What should the compiler provide for <Box<dyn Example + '_> as Example>::foo? It would have to autogenerate some <SizedImplementor as Example>::boxed_foo(self: Box<Self>) that unboxes for every implementor.

Maybe that doesn't seem unsurmountable, but how about this?

    fn quz(self: Arc<Self>);

You can't unbox and downcast an Arc<Box<dyn Trait>> and create a new Arc<SizedImplementor> to tackle this one.

It would require magic for any such pointer. And...

trait Example {
    fn foo(&mut self);
    fn bar(self);
}

How would the compiler implement this for &dyn Example, Arc<dyn Example>, etc?


I could see there being some sort of macro that works for common cases though.
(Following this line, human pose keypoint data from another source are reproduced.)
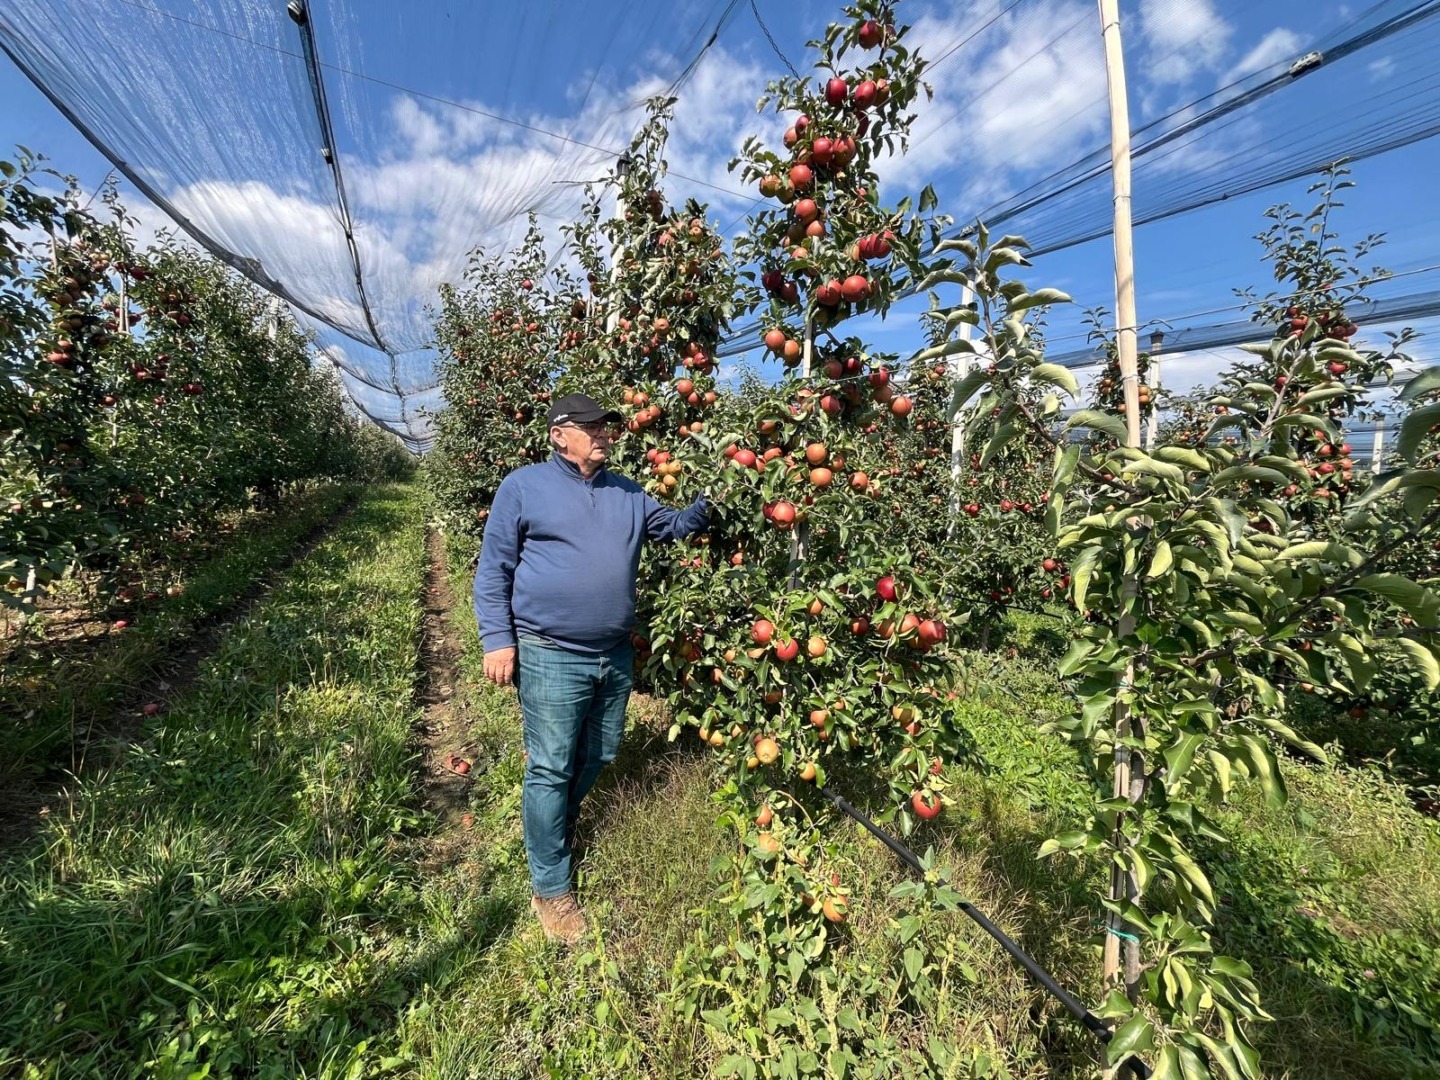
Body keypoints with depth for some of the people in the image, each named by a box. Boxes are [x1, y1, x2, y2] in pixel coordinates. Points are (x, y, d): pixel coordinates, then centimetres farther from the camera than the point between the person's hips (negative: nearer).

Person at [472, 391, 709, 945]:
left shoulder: (628, 494, 11)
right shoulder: (522, 486, -3)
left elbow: (675, 525, 18)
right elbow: (493, 569, -2)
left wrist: (709, 502, 0)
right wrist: (498, 639, -8)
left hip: (616, 654, 6)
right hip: (550, 656, -5)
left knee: (597, 757, 20)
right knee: (551, 769, 4)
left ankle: (554, 828, 48)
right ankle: (550, 887, 24)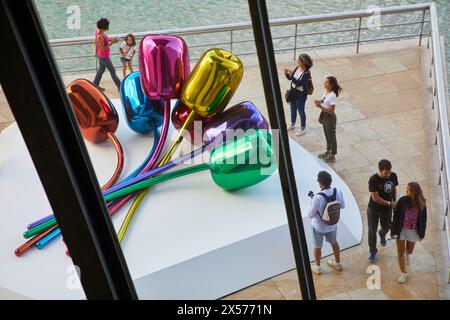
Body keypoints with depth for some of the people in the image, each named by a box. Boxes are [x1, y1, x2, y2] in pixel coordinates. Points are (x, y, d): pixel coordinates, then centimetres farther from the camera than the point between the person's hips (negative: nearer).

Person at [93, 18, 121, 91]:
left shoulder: (98, 31, -4)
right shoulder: (99, 36, -32)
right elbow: (103, 49, -28)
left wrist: (110, 40, -1)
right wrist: (112, 42, -28)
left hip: (101, 55, 9)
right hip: (104, 57, -9)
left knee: (101, 70, 22)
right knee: (112, 71, 4)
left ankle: (95, 85, 31)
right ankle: (120, 87, 17)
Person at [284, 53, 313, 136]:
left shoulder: (307, 73, -25)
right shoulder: (297, 68, -4)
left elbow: (299, 83, -32)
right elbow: (290, 78, 2)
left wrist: (291, 75, -37)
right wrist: (286, 73, -17)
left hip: (301, 95, -7)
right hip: (293, 92, 7)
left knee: (301, 111, 9)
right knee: (293, 109, 23)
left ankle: (303, 128, 28)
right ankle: (292, 125, 44)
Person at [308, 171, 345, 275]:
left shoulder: (317, 198, -35)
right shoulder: (338, 192, -20)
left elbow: (310, 215, -21)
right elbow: (342, 206, -1)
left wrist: (312, 204, -6)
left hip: (319, 227, -4)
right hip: (332, 225, 4)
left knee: (317, 246, 22)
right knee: (334, 242, 30)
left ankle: (317, 267, 42)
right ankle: (337, 263, 50)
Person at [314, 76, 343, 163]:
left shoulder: (332, 96, -29)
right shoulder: (326, 91, -3)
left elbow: (331, 110, -28)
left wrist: (321, 107, -33)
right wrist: (319, 101, -5)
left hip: (330, 117, -9)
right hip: (324, 116, 9)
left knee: (331, 136, 10)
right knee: (327, 135, 25)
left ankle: (332, 156, 27)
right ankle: (328, 151, 45)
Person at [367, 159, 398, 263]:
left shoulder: (393, 176, -14)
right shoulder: (373, 180, -28)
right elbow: (375, 198, -26)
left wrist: (394, 201, 8)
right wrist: (389, 203, -21)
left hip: (387, 209, 4)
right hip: (373, 209, -4)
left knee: (386, 227, 24)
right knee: (372, 231, 10)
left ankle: (382, 234, 62)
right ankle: (372, 251, 31)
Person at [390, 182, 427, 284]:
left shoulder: (422, 203, -11)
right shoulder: (402, 201, -16)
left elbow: (423, 219, 0)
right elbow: (396, 216, -9)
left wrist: (422, 233, 4)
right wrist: (393, 231, -7)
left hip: (413, 231, 2)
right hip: (401, 230, -2)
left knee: (410, 250, 22)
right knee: (400, 252, 4)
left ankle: (407, 255, 60)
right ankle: (403, 273, 20)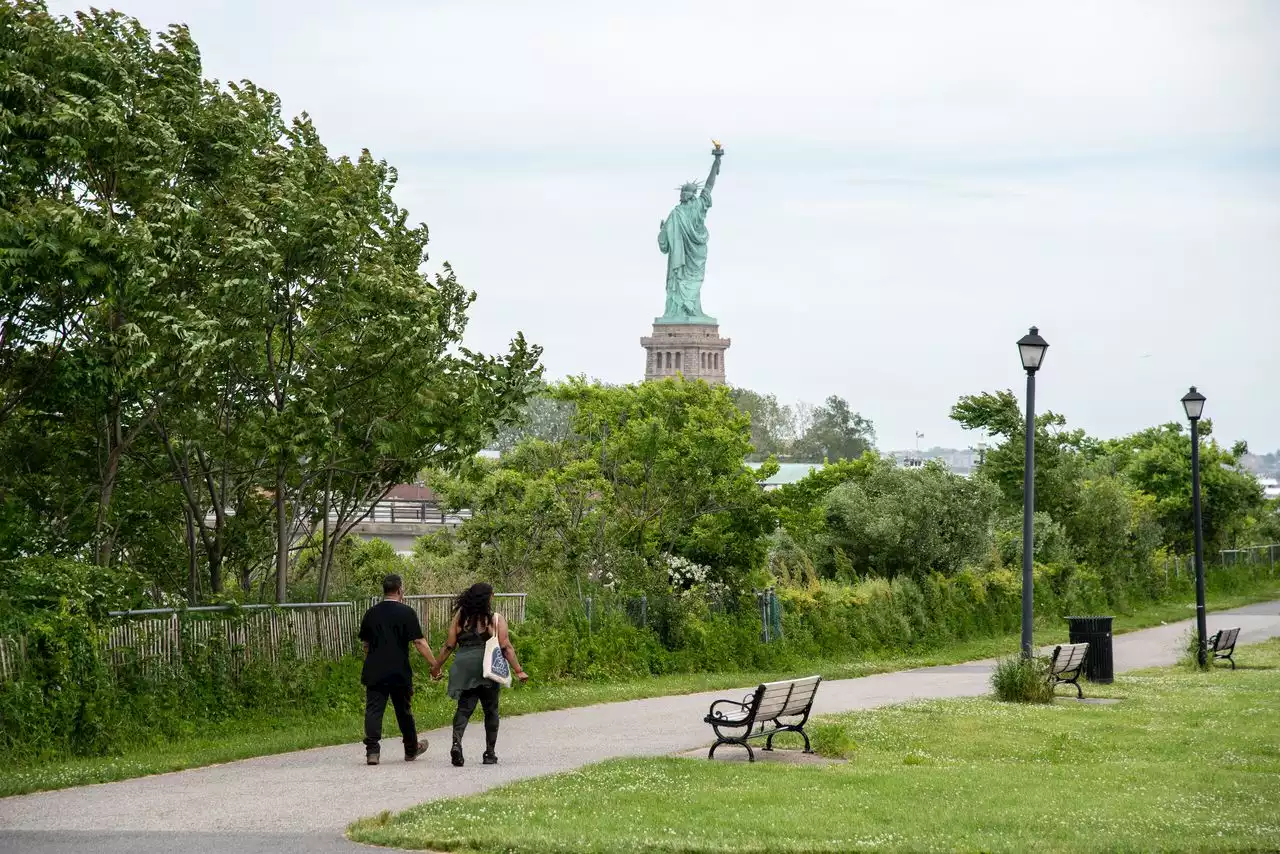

  1. and I've seen team members agree, but can't be bothered to try to dig it up at the moment ↩︎

  2. in addition to the coherence problem above ↩︎

Eh, follow-up thought, it's worse than that. It just can't provide the implementations without opt-in without effectively taking away the ability to implement it yourself from anyone who hasn't already, because it would be a breaking change to change write an implementation that does something different than whatever the compiler implements.

It would probably also break local negative reasoning and cause other problems I haven't thought of.

Thank you very much for your detailed response! I can see now how it would cause some big problems.

Side rant starts.

But idk, I always feel like Rust puts too little focus on dynamic dispatch. It's lacking so many features (for good reasons or not) that I feel like you can hardly use it emulate something slightly "object oriented". You may be able to use it when your projects starts out, but as your traits and requirements (associated types, serde, supertraits, ...) become for complicated, suddenly you see that you can't use your dyn objects anymore.

The answer is always "doesn't work because of this and that technical reason", and I can (almost) always understand the little technical annoyances which are an artifact of how dynamic dispatch is currently implemented in Rust. But doesn't it all work in C++? I know dynamic dispatch is implemented differently there, but I feel like it could give Rust so much more power if it would just do the same. In fact for all of static dispatch, isn't the only advantage a bit of performance if the compiler can inline some stuff? How much is that performance boost? And it comes at the cost of not even being able to have dynamic linking (=> no easy plugins etc.) and this whole dyn mess. I feel like most Rust users feel a bit of proud when they talk about static linking and feel like dyn is something that's inherently bad (I guess that opinion is just always taken from someone "wiser"), but idk the more I'm programming in Rust the more I feel like one should just have done the "normal" linking from C++. Maybe someone can convince me from the opposite.

EDIT: I guess there is a difficulty because Rust separates data and behavior but I still feel like one can do much better than what dyn currently is. For example if everything is dynamically dispatched then there is no collision for From and one could do the proposed "magic".

Side rant ends.

Well at least I found your cool Rust advice book with a chapter on dynamic linking, I will read that and maybe it will at least help me to navigate the current Rust implementation.